この発明の実施の形態に記載された効果は、発明から生じる好適な効果を列挙したに過ぎず、発明による効果は「実施の形態に記載されたもの」に限定されるものではない。
10 本体部
101 基体部
103 加力部
105 変形部
12 押し螺子
14 引き螺子
OP 光学素子
特開2001−059928号公報 特開2003−262781号公報 特開平07−063964号公報

Claims (12)

  1. 基体部と加力部と変形部とが一体に構成された剛性の高い本体部と、
    前記加力部を貫通し、前記基体部に螺合し、前記基体部に対して前記加力部側への力を作用させる引き螺子と、
    前記加力部を貫通し、前記基体部に接離可能で、前記基体部に対して押圧力を作用させ得る押し螺子と、を有し、
    前記引き螺子と押し螺子の調整により、前記基体部と前記加力部の間の角、もしくは前記基体部と前記変形部との間の角を調整するように構成されている角度調整装置。
  2. 基体部および加力部および変形部が何れも平板状である請求項1記載の角度調整装置。
  3. 本体部が単一構造であり、変形部は基体部および加力部よりも薄い平板状である請求項2記載の角度調整装置。
  4. 別部材として構成された基体部と加力部とが、これらよりも薄い変形部により、前記基体部と前記加力部とが互いに面で対向するように連結されて一体化された請求項2記載の角度調整装置。
  5. 変形部と加力部とが互いに角をなして単一体として一体化され、前記加力部と基体部とが面で対向するように、前記変形部が前記基体部と一体化されている請求項2記載の角度調整装置。
  6. 請求項1ないし5の何れか1項に記載の角度調整装置の、基体部もしくは加力部もしくは変形部に、光学素子が固定的に設けられている光学装置。

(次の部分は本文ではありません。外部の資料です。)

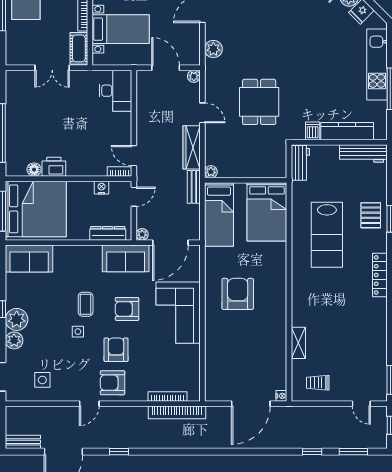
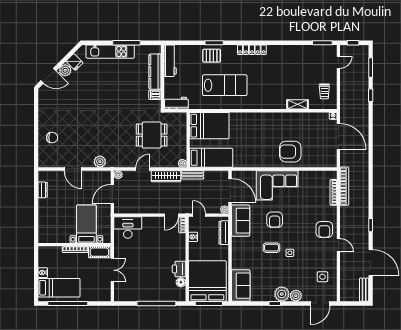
dining table: (259, 102) -> (152, 135), moved
armchair: (238, 294) -> (290, 152), moved
armchair: (116, 350) -> (302, 227), removed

  7. 光学素子が反射機能を有するものである請求項6記載の光学装置。
  8. 反射機能を有する光学素子が、請求項3または4に記載の角度調整装置の基体部もしくは加力部に固定的に設けられている請求項7記載の光学装置。
  9. 反射機能を有する光学素子が、請求項5に記載の角度調整装置の変形部に固定的に設けられている請求項7記載の光学装置。
  10. 反射機能を有する光学素子が反射ミラーである請求項7ないし9の何れか1項に記載の
    光学装置。
  11. 反射機能を有する光学素子が、MEMSとして形成された光偏向器である請求項7ないし9の何れか1項に記載の光学装置。
  12. レーザ光源から放射されるレーザ光束を、照射用レンズ系の対物レンズから平行レーザ光束として射出させ、該平行レーザ光束を照射用レーザ光として測距対象に照射し、前記照射用レンズ系内に設けた偏向手段により前記照射用レーザ光を2次元的に偏向させ、前記測距対象により反射された戻りレーザ光を、前記対物レンズと前記偏向手段とを含む検出用光路を介して受光部側へ導光し、受光部側へ導光される戻りレーザ光を、集光レンズ系により測距用受光素子に集光させて受光し、前記レーザ光束が測距対象までの距離を往復する時間により、前記測距対象までの距離を測定するレーザ測距装置であって、
    請求項6ないし11の何れか1項に記載の光学装置を有するレーザ測距装置。